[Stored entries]
▼▼▼
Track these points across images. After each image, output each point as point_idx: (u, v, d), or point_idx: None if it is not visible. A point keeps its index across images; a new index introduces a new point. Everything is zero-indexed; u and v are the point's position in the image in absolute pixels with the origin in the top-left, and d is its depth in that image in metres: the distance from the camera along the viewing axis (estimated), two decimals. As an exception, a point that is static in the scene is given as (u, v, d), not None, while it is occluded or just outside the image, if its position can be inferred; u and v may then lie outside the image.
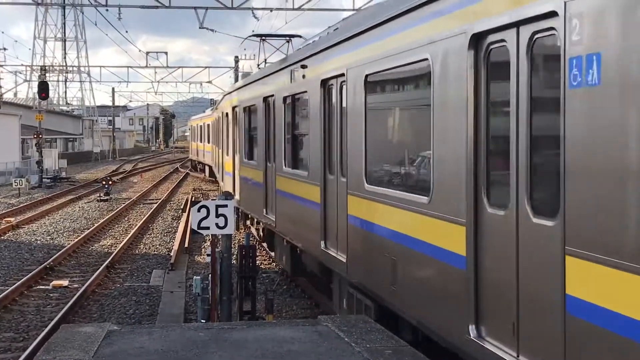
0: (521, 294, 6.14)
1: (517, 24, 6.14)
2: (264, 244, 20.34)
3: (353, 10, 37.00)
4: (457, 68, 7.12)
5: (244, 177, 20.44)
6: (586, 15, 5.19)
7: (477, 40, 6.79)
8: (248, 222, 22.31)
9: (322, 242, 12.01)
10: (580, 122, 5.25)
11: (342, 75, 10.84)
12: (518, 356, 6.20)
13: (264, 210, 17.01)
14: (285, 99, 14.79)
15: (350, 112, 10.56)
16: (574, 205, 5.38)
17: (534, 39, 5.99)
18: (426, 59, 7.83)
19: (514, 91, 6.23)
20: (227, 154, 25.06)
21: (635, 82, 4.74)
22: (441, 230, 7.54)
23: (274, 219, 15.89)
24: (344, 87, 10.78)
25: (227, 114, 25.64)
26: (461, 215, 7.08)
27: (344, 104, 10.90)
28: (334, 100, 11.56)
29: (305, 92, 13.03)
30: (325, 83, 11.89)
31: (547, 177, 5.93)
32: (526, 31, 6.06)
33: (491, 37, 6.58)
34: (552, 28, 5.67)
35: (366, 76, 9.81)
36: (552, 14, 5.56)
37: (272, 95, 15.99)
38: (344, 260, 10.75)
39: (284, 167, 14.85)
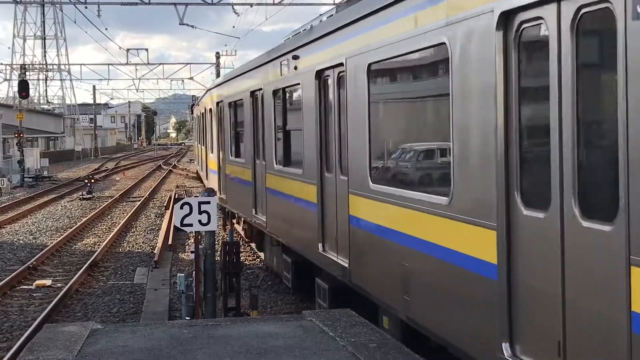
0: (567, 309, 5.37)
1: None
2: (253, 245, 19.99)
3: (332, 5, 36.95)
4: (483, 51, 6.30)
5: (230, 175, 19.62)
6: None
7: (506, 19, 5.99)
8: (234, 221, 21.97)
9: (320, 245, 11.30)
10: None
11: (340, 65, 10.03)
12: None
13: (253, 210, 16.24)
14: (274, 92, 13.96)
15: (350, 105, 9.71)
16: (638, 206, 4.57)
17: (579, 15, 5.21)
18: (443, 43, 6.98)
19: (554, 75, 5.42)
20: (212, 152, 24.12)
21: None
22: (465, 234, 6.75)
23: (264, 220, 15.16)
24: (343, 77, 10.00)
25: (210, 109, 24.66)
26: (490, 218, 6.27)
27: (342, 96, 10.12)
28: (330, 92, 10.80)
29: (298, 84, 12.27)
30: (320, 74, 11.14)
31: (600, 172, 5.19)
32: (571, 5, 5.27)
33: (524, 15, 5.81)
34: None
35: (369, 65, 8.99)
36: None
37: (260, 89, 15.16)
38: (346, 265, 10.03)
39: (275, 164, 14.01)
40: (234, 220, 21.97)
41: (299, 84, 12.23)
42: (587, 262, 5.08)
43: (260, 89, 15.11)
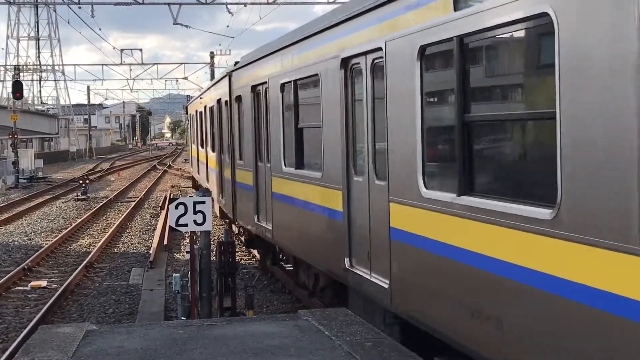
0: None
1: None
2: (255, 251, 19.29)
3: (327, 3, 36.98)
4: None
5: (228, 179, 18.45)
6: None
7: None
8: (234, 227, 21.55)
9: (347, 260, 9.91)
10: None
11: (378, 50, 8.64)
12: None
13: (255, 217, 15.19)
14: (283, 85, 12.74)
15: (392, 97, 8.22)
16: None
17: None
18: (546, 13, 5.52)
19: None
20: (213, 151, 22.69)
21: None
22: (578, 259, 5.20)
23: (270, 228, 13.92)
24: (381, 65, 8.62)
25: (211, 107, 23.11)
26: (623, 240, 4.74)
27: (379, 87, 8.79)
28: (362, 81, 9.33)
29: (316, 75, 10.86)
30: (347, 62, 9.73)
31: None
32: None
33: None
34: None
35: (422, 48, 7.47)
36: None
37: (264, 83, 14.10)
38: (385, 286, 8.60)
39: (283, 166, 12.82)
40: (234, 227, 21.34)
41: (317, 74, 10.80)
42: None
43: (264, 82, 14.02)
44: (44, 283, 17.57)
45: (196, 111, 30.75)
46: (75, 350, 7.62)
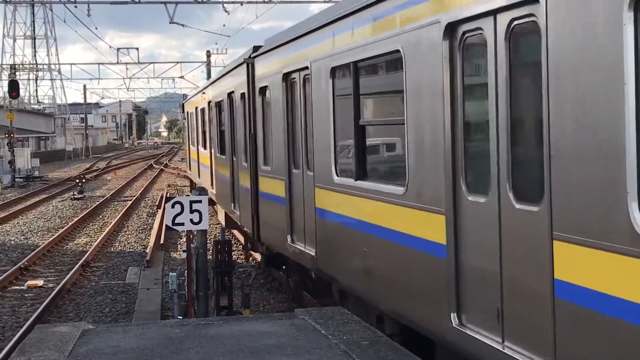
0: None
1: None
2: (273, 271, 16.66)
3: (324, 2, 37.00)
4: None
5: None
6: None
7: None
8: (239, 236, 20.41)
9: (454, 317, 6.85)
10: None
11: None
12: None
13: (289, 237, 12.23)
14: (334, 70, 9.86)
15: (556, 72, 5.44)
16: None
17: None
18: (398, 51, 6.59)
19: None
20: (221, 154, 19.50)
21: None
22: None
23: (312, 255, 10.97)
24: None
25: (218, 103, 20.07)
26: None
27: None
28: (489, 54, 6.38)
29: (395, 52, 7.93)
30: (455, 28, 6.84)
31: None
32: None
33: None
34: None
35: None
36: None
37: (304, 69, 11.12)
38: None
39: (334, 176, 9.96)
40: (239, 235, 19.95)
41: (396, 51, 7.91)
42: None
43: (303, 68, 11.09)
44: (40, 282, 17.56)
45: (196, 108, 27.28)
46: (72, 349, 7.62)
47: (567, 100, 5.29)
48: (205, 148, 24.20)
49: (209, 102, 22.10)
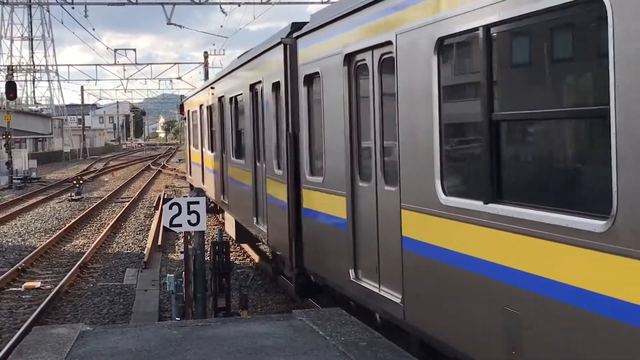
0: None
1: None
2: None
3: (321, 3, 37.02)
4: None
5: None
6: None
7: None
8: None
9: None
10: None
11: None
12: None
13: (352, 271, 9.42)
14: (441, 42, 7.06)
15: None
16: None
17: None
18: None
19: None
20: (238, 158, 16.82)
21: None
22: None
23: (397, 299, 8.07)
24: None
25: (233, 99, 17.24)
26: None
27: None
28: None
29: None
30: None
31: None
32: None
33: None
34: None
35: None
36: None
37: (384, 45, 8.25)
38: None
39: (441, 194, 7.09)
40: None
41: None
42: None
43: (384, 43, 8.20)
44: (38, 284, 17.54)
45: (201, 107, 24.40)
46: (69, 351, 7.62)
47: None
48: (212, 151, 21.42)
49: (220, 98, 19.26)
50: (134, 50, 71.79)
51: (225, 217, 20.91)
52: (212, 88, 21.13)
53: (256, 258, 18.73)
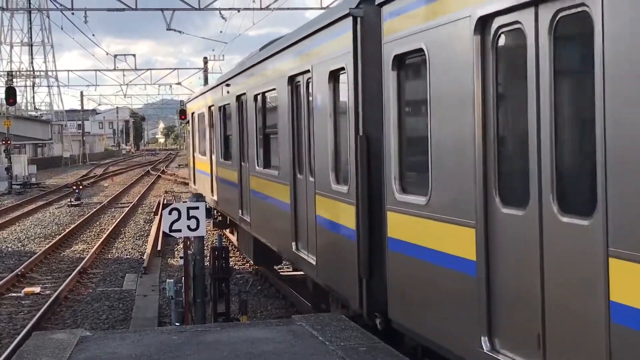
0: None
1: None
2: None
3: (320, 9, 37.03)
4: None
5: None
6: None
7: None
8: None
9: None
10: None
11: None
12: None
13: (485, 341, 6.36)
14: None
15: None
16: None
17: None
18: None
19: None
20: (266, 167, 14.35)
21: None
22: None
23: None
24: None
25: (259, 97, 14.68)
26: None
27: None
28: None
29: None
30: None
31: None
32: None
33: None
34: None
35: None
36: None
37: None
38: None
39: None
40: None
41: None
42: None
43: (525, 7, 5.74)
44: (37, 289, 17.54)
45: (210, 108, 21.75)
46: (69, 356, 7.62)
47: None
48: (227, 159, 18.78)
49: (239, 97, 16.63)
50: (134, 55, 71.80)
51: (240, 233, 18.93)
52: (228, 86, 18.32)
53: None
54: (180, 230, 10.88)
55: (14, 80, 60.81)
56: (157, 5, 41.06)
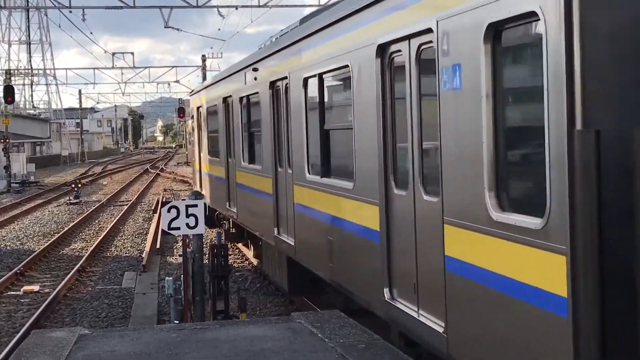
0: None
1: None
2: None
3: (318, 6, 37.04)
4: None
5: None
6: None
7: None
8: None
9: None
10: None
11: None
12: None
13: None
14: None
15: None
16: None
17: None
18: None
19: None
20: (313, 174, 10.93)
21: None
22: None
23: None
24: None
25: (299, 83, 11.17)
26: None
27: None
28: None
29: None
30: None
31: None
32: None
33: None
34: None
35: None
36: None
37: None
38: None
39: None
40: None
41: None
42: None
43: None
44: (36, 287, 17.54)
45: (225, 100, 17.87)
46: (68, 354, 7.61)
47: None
▲▲▲
What to work on
Each record above is to be copied out exactly; its pictures are not.

Written answer
Track these points across images. After each image, output each point as point_idx: (u, v, d), or point_idx: None if it is not visible. A point keeps its index across images; a new index introduces a new point. Everything is zero-indexed; u and v are the point's position in the image in absolute pixels with the origin in the top-left, and d is its depth in that image in metres: the distance from the camera along the viewing axis (estimated), two decimals. As an exception, a point that is static in the scene is given as (u, v, d), not None, while it is occluded or just outside the image, if its position can be inferred; u and v may then lie outside the image.
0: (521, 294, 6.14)
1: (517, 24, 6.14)
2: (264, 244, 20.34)
3: (353, 10, 37.00)
4: (457, 68, 7.12)
5: (244, 177, 20.44)
6: (586, 15, 5.19)
7: (477, 40, 6.79)
8: (248, 222, 22.31)
9: (322, 242, 12.01)
10: (580, 122, 5.25)
11: (342, 75, 10.84)
12: (518, 356, 6.20)
13: (264, 210, 17.01)
14: (285, 99, 14.79)
15: (350, 112, 10.56)
16: (574, 205, 5.38)
17: (534, 39, 5.99)
18: (426, 59, 7.83)
19: (514, 91, 6.23)
20: (227, 154, 25.06)
21: (635, 82, 4.74)
22: (441, 230, 7.54)
23: (274, 219, 15.89)
24: (344, 87, 10.78)
25: (227, 114, 25.64)
26: (461, 215, 7.08)
27: (344, 104, 10.90)
28: (334, 100, 11.56)
29: (305, 92, 13.03)
30: (325, 83, 11.89)
31: (547, 177, 5.93)
32: (526, 31, 6.06)
33: (491, 37, 6.58)
34: (552, 28, 5.67)
35: (366, 76, 9.81)
36: (552, 14, 5.56)
37: (272, 95, 15.99)
38: (344, 260, 10.75)
39: (284, 167, 14.85)
0: (567, 309, 5.37)
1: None
2: (253, 245, 19.99)
3: (332, 5, 36.95)
4: (483, 51, 6.30)
5: (230, 175, 19.62)
6: None
7: (506, 19, 5.99)
8: (234, 221, 21.97)
9: (320, 245, 11.30)
10: None
11: (340, 65, 10.03)
12: None
13: (253, 210, 16.24)
14: (274, 92, 13.96)
15: (350, 105, 9.71)
16: (638, 206, 4.57)
17: (579, 15, 5.21)
18: (443, 43, 6.98)
19: (554, 75, 5.42)
20: (212, 152, 24.12)
21: None
22: (465, 234, 6.75)
23: (264, 220, 15.16)
24: (343, 77, 10.00)
25: (210, 109, 24.66)
26: (490, 218, 6.27)
27: (342, 96, 10.12)
28: (330, 92, 10.80)
29: (298, 84, 12.27)
30: (320, 74, 11.14)
31: (600, 172, 5.19)
32: (571, 5, 5.27)
33: (524, 15, 5.81)
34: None
35: (369, 65, 8.99)
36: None
37: (260, 89, 15.16)
38: (346, 265, 10.03)
39: (275, 164, 14.01)
40: (234, 220, 21.97)
41: (299, 84, 12.23)
42: (587, 262, 5.08)
43: (260, 89, 15.11)
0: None
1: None
2: (255, 251, 19.29)
3: (327, 3, 36.98)
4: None
5: (228, 179, 18.45)
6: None
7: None
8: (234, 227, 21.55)
9: (347, 260, 9.91)
10: None
11: (378, 50, 8.64)
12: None
13: (255, 217, 15.19)
14: (283, 85, 12.74)
15: (392, 97, 8.22)
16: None
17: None
18: (546, 13, 5.52)
19: None
20: (213, 151, 22.69)
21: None
22: (578, 259, 5.20)
23: (270, 228, 13.92)
24: (381, 65, 8.62)
25: (211, 107, 23.11)
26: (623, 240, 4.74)
27: (379, 87, 8.79)
28: (362, 81, 9.33)
29: (316, 75, 10.86)
30: (347, 62, 9.73)
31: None
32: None
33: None
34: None
35: (422, 48, 7.47)
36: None
37: (264, 83, 14.10)
38: (385, 286, 8.60)
39: (283, 166, 12.82)
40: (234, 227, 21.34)
41: (317, 74, 10.80)
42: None
43: (264, 82, 14.02)
44: (44, 283, 17.57)
45: (196, 111, 30.75)
46: (75, 350, 7.62)
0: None
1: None
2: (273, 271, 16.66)
3: (324, 2, 37.00)
4: None
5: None
6: None
7: None
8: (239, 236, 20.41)
9: (454, 317, 6.85)
10: None
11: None
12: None
13: (289, 237, 12.23)
14: (334, 70, 9.86)
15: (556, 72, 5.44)
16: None
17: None
18: (398, 51, 6.59)
19: None
20: (221, 154, 19.50)
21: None
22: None
23: (312, 255, 10.97)
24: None
25: (218, 103, 20.07)
26: None
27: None
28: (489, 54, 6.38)
29: (395, 52, 7.93)
30: (455, 28, 6.84)
31: None
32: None
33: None
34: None
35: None
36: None
37: (304, 69, 11.12)
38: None
39: (334, 176, 9.96)
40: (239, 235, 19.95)
41: (396, 51, 7.91)
42: None
43: (303, 68, 11.09)
44: (40, 282, 17.56)
45: (196, 108, 27.28)
46: (72, 349, 7.62)
47: (567, 100, 5.29)
48: (205, 148, 24.20)
49: (209, 102, 22.10)
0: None
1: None
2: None
3: (321, 3, 37.02)
4: None
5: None
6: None
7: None
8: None
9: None
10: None
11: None
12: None
13: (352, 271, 9.42)
14: (441, 42, 7.06)
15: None
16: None
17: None
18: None
19: None
20: (238, 158, 16.82)
21: None
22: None
23: (397, 299, 8.07)
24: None
25: (233, 99, 17.24)
26: None
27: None
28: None
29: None
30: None
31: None
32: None
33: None
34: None
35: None
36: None
37: (384, 45, 8.25)
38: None
39: (441, 194, 7.09)
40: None
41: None
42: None
43: (384, 43, 8.20)
44: (38, 284, 17.54)
45: (201, 107, 24.40)
46: (69, 351, 7.62)
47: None
48: (212, 151, 21.42)
49: (220, 98, 19.26)
50: (134, 50, 71.79)
51: (225, 217, 20.91)
52: (212, 88, 21.13)
53: (256, 258, 18.73)
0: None
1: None
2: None
3: (320, 9, 37.03)
4: None
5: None
6: None
7: None
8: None
9: None
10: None
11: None
12: None
13: (485, 341, 6.36)
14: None
15: None
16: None
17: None
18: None
19: None
20: (266, 167, 14.35)
21: None
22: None
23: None
24: None
25: (259, 97, 14.68)
26: None
27: None
28: None
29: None
30: None
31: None
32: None
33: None
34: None
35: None
36: None
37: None
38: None
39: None
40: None
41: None
42: None
43: (525, 7, 5.74)
44: (37, 289, 17.54)
45: (210, 108, 21.75)
46: (69, 356, 7.62)
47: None
48: (227, 159, 18.78)
49: (239, 97, 16.63)
50: (134, 55, 71.80)
51: (240, 233, 18.93)
52: (228, 86, 18.32)
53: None
54: (180, 230, 10.88)
55: (14, 80, 60.81)
56: (157, 5, 41.06)
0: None
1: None
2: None
3: (318, 6, 37.04)
4: None
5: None
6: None
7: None
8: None
9: None
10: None
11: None
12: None
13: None
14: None
15: None
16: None
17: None
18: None
19: None
20: (313, 174, 10.93)
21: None
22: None
23: None
24: None
25: (299, 83, 11.17)
26: None
27: None
28: None
29: None
30: None
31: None
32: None
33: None
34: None
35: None
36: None
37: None
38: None
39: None
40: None
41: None
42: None
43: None
44: (36, 287, 17.54)
45: (225, 100, 17.87)
46: (68, 354, 7.61)
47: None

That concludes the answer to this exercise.